* Required actions
(1) Translate this sentence from the passage on the soul into Spanish: "Plato considered the psyche to be the essence of a person, being that which decides how we behave."
(2) Please transcribe the passage on the soul, starting at "Other philosophers have" and ending at "modern scientific arguments.".
(3) Go on with the passage on the soul from the point where it stops.

* Text shown
* * * * *
Other philosophers have noted the importance of consciousness for recognizing the soul. In his chapter in the anthology The Soul Hypothesis: Investigations into the Existence of the Soul, 'The Soul of the Matter', Charles Taliaferro "presents the standard but powerful claim against materialism that it cannot accommodate consciousness: science is confined to the third-person viewpoint and all attempts to provide a third-personal account of the first-person conscious perspective fail." (http://ndpr.nd.edu/news/the-soul-hypothesis-investigations-into-the-existence-of-the-soul/)

Another issue in the anthology is how while one can explain vocabulary and grammar, the ultimate source of the creative ability itself in language is not explainable. Most of the rest of the anthology goes into modern scientific arguments.

Wikipedia notes the explanations of Plato and Kant:
Plato considered the psyche to be the essence of a person, being that which decides how we behave. He considered this essence to be an incorporeal, eternal occupant of our being.

Immanuel Kant
In his discussions of rational psychology, Immanuel Kant (1724–1804) identified the soul as the "I" in the strictest sense, and argued that the existence of inner experience can neither be proved nor disproved.

We cannot prove a priori the immateriality of the soul, but rather only so much: that all properties and actions of the soul cannot be recognized from materiality.
https://en.wikipedia.org/wiki/Soul#Philosophy_of_mind

How would you describe the puzzle of the soul's existence?
* * * * *
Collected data
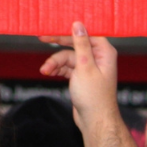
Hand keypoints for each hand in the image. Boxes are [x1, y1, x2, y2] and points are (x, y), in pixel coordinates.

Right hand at [39, 23, 140, 146]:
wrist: (94, 121)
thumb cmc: (94, 97)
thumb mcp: (84, 67)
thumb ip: (81, 44)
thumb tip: (78, 24)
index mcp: (104, 52)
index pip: (85, 33)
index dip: (69, 30)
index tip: (54, 27)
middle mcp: (97, 57)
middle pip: (74, 44)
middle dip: (57, 46)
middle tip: (41, 38)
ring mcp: (89, 66)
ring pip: (67, 57)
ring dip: (55, 63)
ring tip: (45, 71)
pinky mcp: (81, 75)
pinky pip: (66, 67)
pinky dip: (57, 69)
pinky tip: (48, 73)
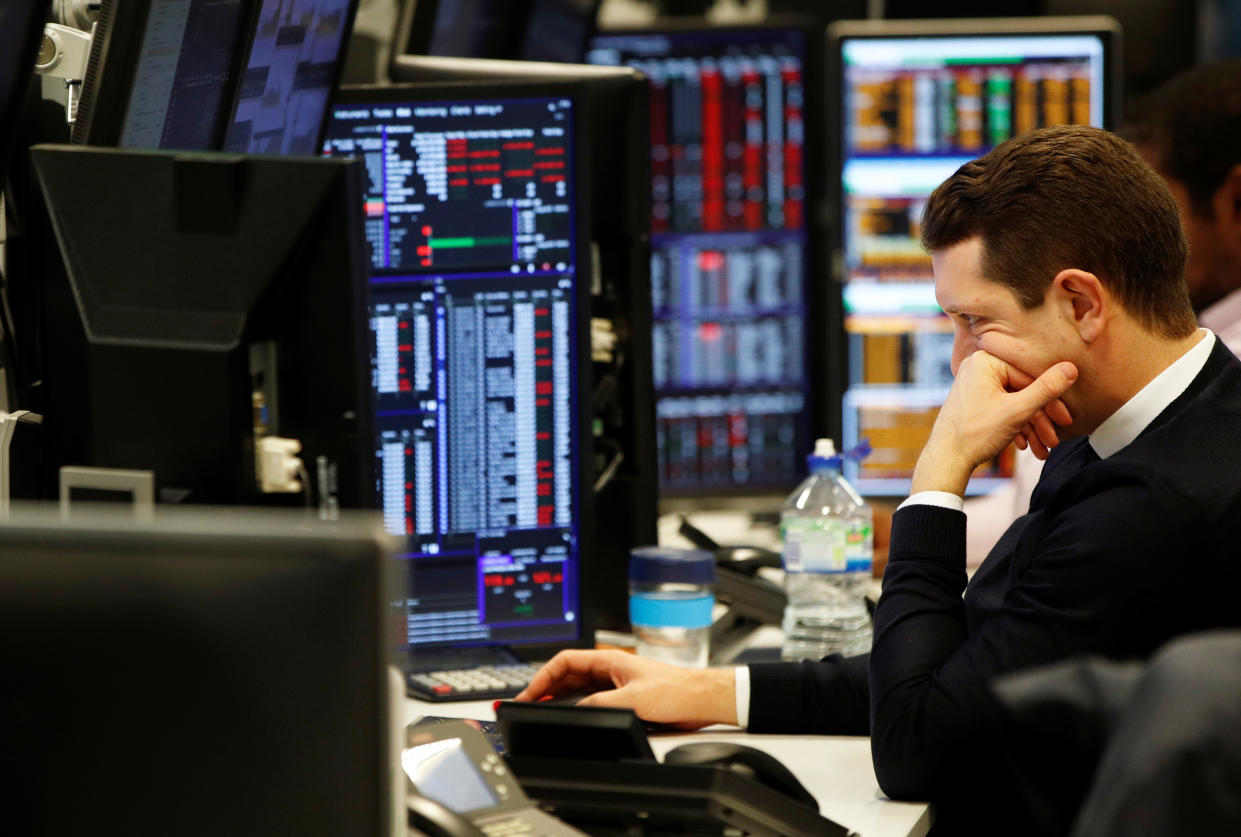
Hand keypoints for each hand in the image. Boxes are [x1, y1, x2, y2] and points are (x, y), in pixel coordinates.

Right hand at [514, 650, 737, 729]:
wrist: (699, 701)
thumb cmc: (676, 690)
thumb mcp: (633, 698)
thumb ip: (601, 703)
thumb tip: (576, 710)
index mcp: (608, 660)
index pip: (565, 661)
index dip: (543, 675)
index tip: (530, 691)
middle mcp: (608, 671)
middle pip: (566, 676)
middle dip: (544, 688)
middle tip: (527, 704)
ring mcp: (613, 685)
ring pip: (576, 690)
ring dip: (557, 699)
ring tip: (540, 711)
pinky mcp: (621, 700)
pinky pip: (590, 703)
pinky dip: (574, 709)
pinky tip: (568, 719)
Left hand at [912, 352, 1077, 495]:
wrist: (946, 460)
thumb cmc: (976, 434)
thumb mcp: (1018, 411)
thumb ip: (1046, 389)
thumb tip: (1071, 368)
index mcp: (985, 362)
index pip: (1029, 376)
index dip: (1051, 401)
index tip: (1065, 420)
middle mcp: (977, 368)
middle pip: (1022, 391)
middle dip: (1041, 419)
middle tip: (1055, 439)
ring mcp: (974, 385)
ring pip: (1013, 403)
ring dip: (1031, 427)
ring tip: (1042, 450)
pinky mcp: (973, 401)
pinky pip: (1001, 409)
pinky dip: (1015, 426)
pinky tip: (1025, 446)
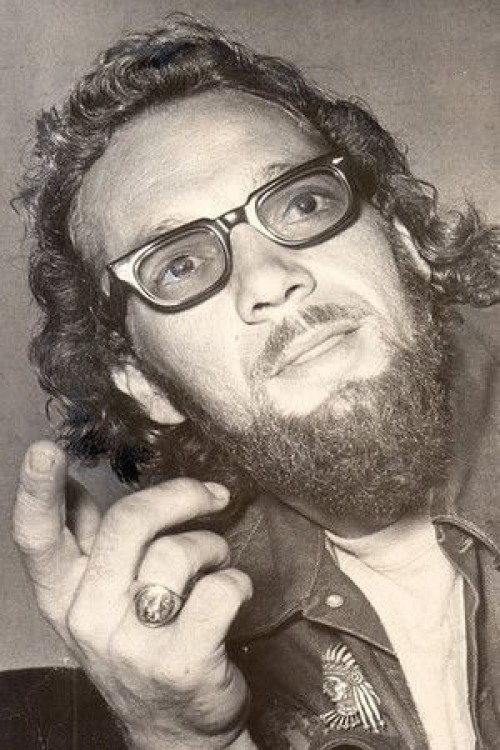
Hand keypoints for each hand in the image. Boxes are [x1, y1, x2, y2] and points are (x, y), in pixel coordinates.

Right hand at [14, 441, 256, 749]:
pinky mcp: (180, 664)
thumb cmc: (142, 645)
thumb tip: (74, 484)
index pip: (39, 538)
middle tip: (211, 496)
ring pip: (180, 552)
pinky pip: (220, 589)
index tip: (44, 451)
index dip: (38, 491)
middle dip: (181, 495)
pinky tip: (233, 595)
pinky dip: (237, 582)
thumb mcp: (102, 599)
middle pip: (130, 523)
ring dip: (212, 546)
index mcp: (64, 595)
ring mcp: (132, 646)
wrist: (177, 730)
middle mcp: (88, 619)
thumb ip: (92, 545)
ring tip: (215, 563)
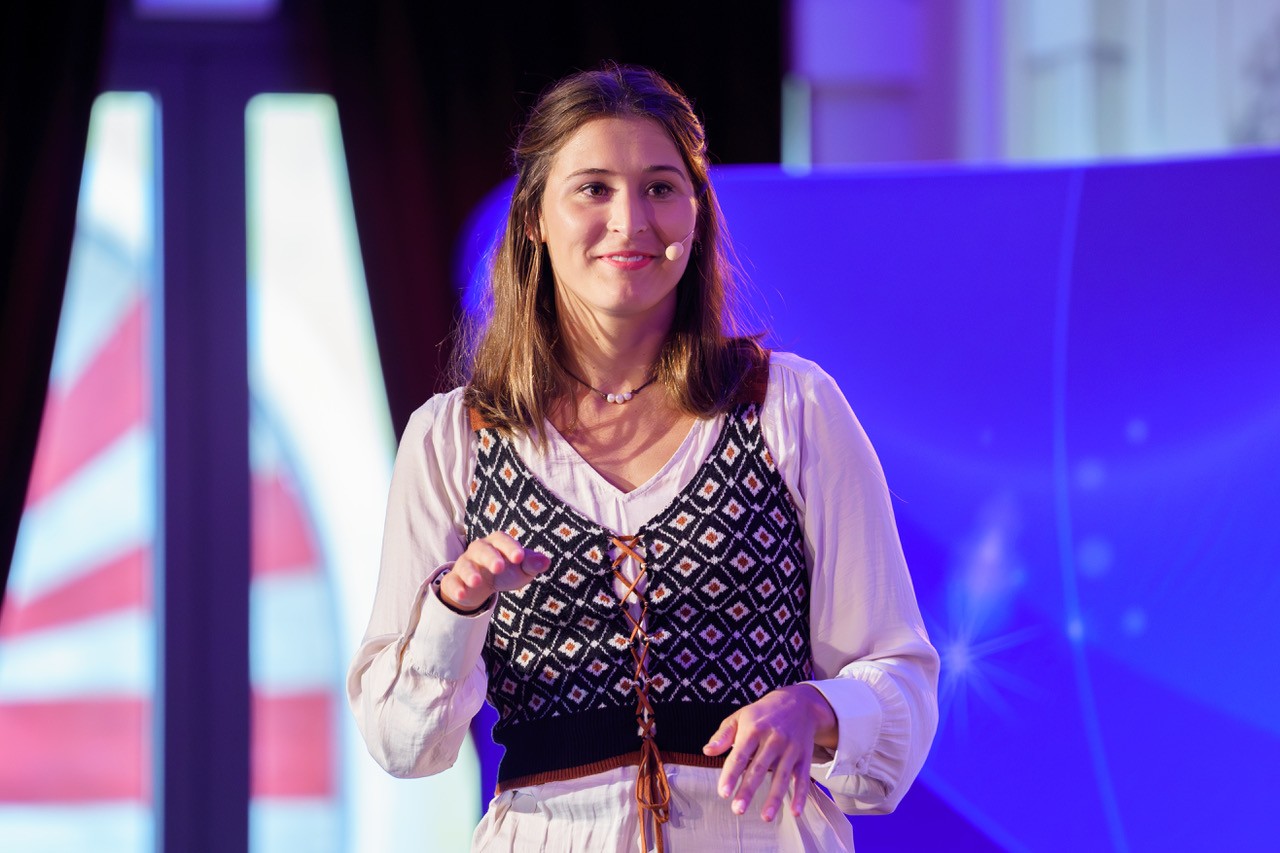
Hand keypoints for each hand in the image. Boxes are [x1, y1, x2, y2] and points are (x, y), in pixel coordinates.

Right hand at [438, 532, 550, 611]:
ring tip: (477, 582)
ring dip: (471, 573)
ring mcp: (464, 565)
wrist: (482, 585)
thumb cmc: (506, 571)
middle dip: (490, 557)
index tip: (519, 557)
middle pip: (482, 549)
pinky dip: (456, 588)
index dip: (510, 547)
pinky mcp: (454, 580)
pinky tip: (462, 594)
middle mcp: (478, 550)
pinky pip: (452, 582)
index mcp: (496, 543)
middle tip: (499, 568)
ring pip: (465, 565)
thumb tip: (546, 561)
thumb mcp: (521, 568)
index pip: (501, 539)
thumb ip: (532, 564)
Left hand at [702, 684, 837, 821]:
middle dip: (748, 790)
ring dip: (774, 798)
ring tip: (765, 818)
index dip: (731, 775)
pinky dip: (801, 796)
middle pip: (759, 768)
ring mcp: (791, 748)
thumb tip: (707, 751)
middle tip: (738, 810)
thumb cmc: (763, 714)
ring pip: (782, 776)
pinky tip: (795, 812)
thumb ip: (723, 735)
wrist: (799, 703)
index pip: (740, 755)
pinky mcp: (805, 756)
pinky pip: (803, 778)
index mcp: (753, 729)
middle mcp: (773, 739)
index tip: (723, 793)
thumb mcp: (741, 717)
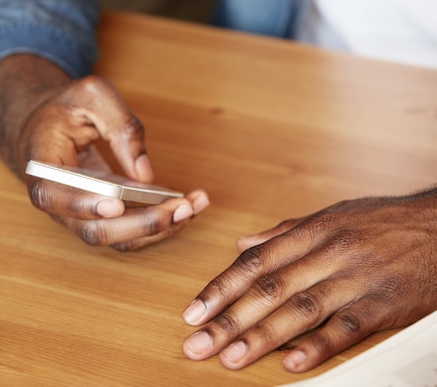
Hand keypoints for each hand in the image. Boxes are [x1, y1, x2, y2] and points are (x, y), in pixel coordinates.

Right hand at [0, 54, 208, 250]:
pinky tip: (188, 204)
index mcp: (41, 168)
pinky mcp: (101, 218)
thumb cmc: (64, 109)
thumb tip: (144, 174)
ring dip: (158, 228)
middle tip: (179, 207)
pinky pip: (129, 232)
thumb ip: (121, 126)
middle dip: (141, 224)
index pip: (55, 196)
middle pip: (95, 231)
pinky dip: (160, 223)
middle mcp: (57, 202)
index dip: (85, 205)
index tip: (117, 202)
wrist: (45, 127)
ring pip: (117, 240)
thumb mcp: (91, 96)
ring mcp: (78, 216)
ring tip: (193, 205)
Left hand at [182, 188, 436, 371]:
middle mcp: (329, 253)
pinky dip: (319, 346)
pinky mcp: (385, 304)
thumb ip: (284, 232)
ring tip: (231, 357)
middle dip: (229, 319)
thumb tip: (243, 243)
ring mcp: (357, 279)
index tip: (194, 312)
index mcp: (312, 232)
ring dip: (262, 337)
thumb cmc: (382, 222)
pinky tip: (292, 363)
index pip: (255, 262)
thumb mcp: (331, 216)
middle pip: (269, 289)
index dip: (221, 288)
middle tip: (198, 343)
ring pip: (301, 310)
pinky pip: (348, 328)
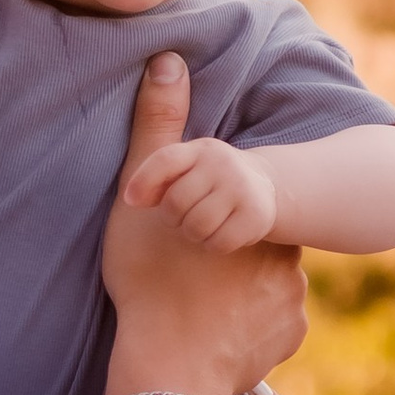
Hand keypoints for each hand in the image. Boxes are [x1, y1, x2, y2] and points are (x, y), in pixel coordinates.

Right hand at [101, 57, 305, 394]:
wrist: (169, 369)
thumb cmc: (150, 281)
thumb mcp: (141, 201)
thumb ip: (158, 128)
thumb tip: (169, 60)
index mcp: (257, 220)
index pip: (244, 211)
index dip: (214, 224)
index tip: (189, 244)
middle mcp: (289, 256)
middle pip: (258, 249)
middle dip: (231, 261)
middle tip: (188, 280)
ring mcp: (293, 303)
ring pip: (266, 291)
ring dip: (239, 299)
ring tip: (197, 311)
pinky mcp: (289, 341)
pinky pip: (269, 330)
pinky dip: (247, 332)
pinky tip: (215, 336)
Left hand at [123, 133, 278, 250]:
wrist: (264, 186)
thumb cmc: (209, 181)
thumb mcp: (186, 169)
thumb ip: (157, 179)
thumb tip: (132, 198)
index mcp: (200, 150)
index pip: (165, 159)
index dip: (143, 180)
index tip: (129, 200)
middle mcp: (222, 164)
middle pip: (175, 203)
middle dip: (172, 217)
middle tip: (183, 216)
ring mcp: (242, 188)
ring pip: (196, 226)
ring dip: (192, 233)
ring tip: (201, 224)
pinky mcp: (256, 215)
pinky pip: (218, 243)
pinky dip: (213, 245)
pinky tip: (219, 233)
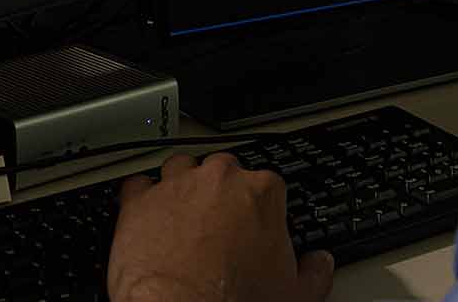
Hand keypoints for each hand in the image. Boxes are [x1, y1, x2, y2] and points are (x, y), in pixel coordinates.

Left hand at [107, 152, 335, 301]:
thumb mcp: (295, 295)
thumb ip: (313, 273)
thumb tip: (320, 264)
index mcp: (261, 193)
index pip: (269, 183)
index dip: (261, 206)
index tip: (256, 225)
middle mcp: (219, 180)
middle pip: (224, 168)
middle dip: (222, 191)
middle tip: (220, 224)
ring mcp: (177, 187)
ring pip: (180, 167)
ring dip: (182, 186)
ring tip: (182, 214)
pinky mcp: (139, 202)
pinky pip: (137, 184)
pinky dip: (141, 197)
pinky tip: (147, 214)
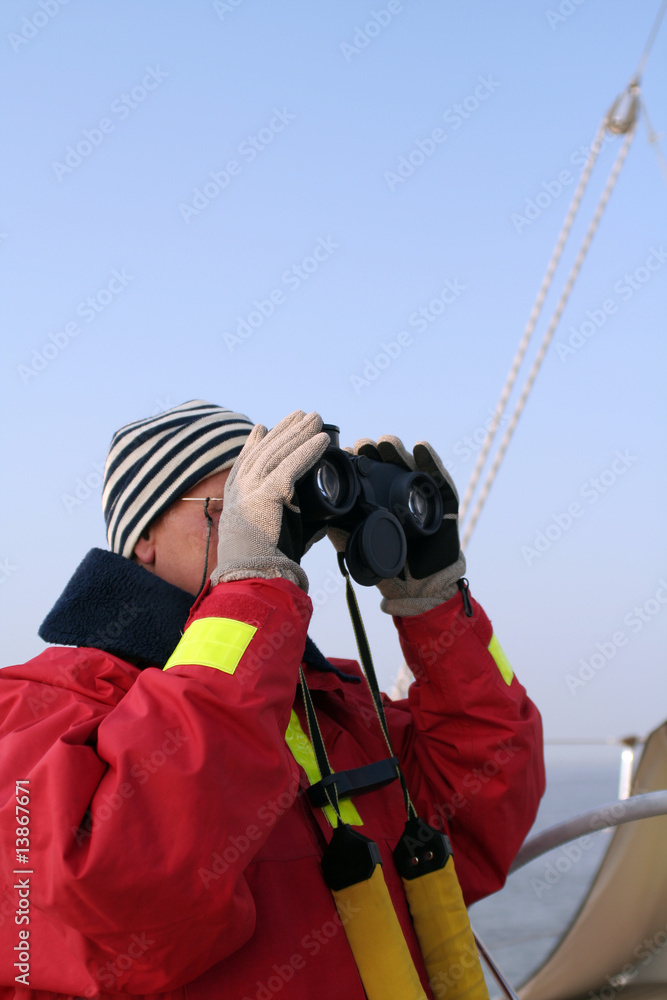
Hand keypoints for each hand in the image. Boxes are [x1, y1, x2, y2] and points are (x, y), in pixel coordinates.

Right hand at [211, 411, 329, 591]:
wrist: (251, 577)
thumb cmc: (262, 564)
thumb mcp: (273, 536)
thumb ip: (295, 524)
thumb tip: (325, 522)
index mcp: (236, 500)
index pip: (246, 463)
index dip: (256, 443)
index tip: (264, 427)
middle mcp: (240, 490)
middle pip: (265, 451)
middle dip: (284, 430)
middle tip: (301, 414)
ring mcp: (250, 490)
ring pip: (279, 453)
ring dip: (300, 433)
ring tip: (316, 418)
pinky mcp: (266, 495)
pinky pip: (291, 466)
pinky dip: (308, 451)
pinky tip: (322, 439)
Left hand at [328, 435, 465, 615]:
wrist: (424, 585)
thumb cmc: (395, 566)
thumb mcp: (367, 548)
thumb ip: (347, 536)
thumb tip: (327, 524)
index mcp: (382, 499)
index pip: (370, 473)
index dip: (359, 460)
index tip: (346, 451)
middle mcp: (402, 491)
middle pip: (388, 463)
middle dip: (375, 451)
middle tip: (364, 445)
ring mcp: (424, 492)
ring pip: (410, 463)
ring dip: (397, 451)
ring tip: (386, 443)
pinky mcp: (444, 497)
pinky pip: (439, 474)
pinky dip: (431, 459)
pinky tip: (420, 447)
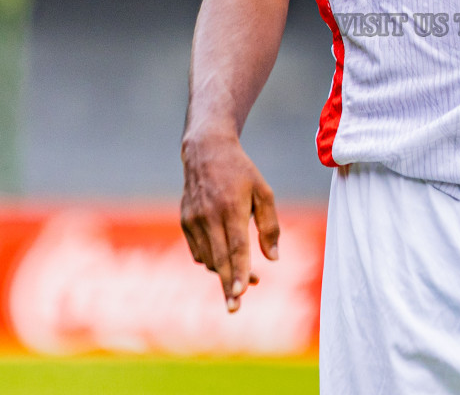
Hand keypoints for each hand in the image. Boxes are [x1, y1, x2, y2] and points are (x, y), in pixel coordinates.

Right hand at [180, 129, 279, 311]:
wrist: (206, 151)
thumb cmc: (241, 172)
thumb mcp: (264, 192)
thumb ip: (270, 226)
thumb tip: (274, 259)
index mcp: (231, 208)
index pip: (235, 246)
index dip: (238, 271)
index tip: (241, 292)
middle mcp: (209, 216)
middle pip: (219, 259)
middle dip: (227, 286)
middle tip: (235, 308)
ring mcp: (194, 220)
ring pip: (208, 258)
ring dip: (224, 273)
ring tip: (246, 280)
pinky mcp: (185, 222)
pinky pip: (198, 251)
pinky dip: (211, 260)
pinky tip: (225, 257)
* * * * *
* Per-task answers
(1) Platón consideraba que la psique era la esencia de una persona, aquello que decide cómo nos comportamos.

(2)
Other philosophers have noted the importance of consciousness for recognizing the soul. In his chapter in the anthology The Soul Hypothesis: Investigations into the Existence of the Soul, 'The Soul of the Matter', Charles Taliaferro "presents the standard but powerful claim against materialism that it cannot accommodate consciousness: science is confined to the third-person viewpoint and all attempts to provide a third-personal account of the first-person conscious perspective fail." (http://ndpr.nd.edu/news/the-soul-hypothesis-investigations-into-the-existence-of-the-soul/)

Another issue in the anthology is how while one can explain vocabulary and grammar, the ultimate source of the creative ability itself in language is not explainable. Most of the rest of the anthology goes into modern scientific arguments.

(3)
Do I exist, or is this really a misstatement, because there is really no "I"?

After all, doesn't the concept of "I" rests on the concept of an entity distinguishable from a physical body, whereas according to a purely materialistic model, nothing exists other than physical matter?

This "I", a real being distinct from the body alone, is what I mean by the soul. If I exist and am real, doesn't my soul really exist?

Can you relate to my experience of being a subject, looking out at the world, at one's brain, and experiencing them? Can you sense how this leads me to think that "I" am distinguishable from my brain? Even when my brain computes that it is computing, "I", the subject, still experience and observe my brain recognizing itself.
 
I can't decide on the second, third, and fourth poll items without clarification of whether or not a process or the effects of a process should be considered to exist distinct from its material substrate.

Does a cloud exist distinct from the earth's atmosphere? How about a thunderstorm?

When I run, does my running exist distinct from my legs and body?

Does your post displayed on my computer screen exist distinct from my computer screen?
 
A person appears to be something more in reality than physical brain processes, since it has a soul. The soul appears to be a real, nonmaterial phenomena distinct from the brain and the world's physical elements.

Since the soul is immaterial, to know it directly might be possible only intuitively and by experience. That is, a subject and person can know that he/she himself/herself is a subject and has a soul, but this fact might not be absolutely provable to others outside his/her body. but maybe not absolutely provable conclusively to others. My own experience of consciously looking out at the world is not one that I can directly share with others. From the POV of others outside the subject's body, the subject could be a well-made automaton, a dream, a fictional character.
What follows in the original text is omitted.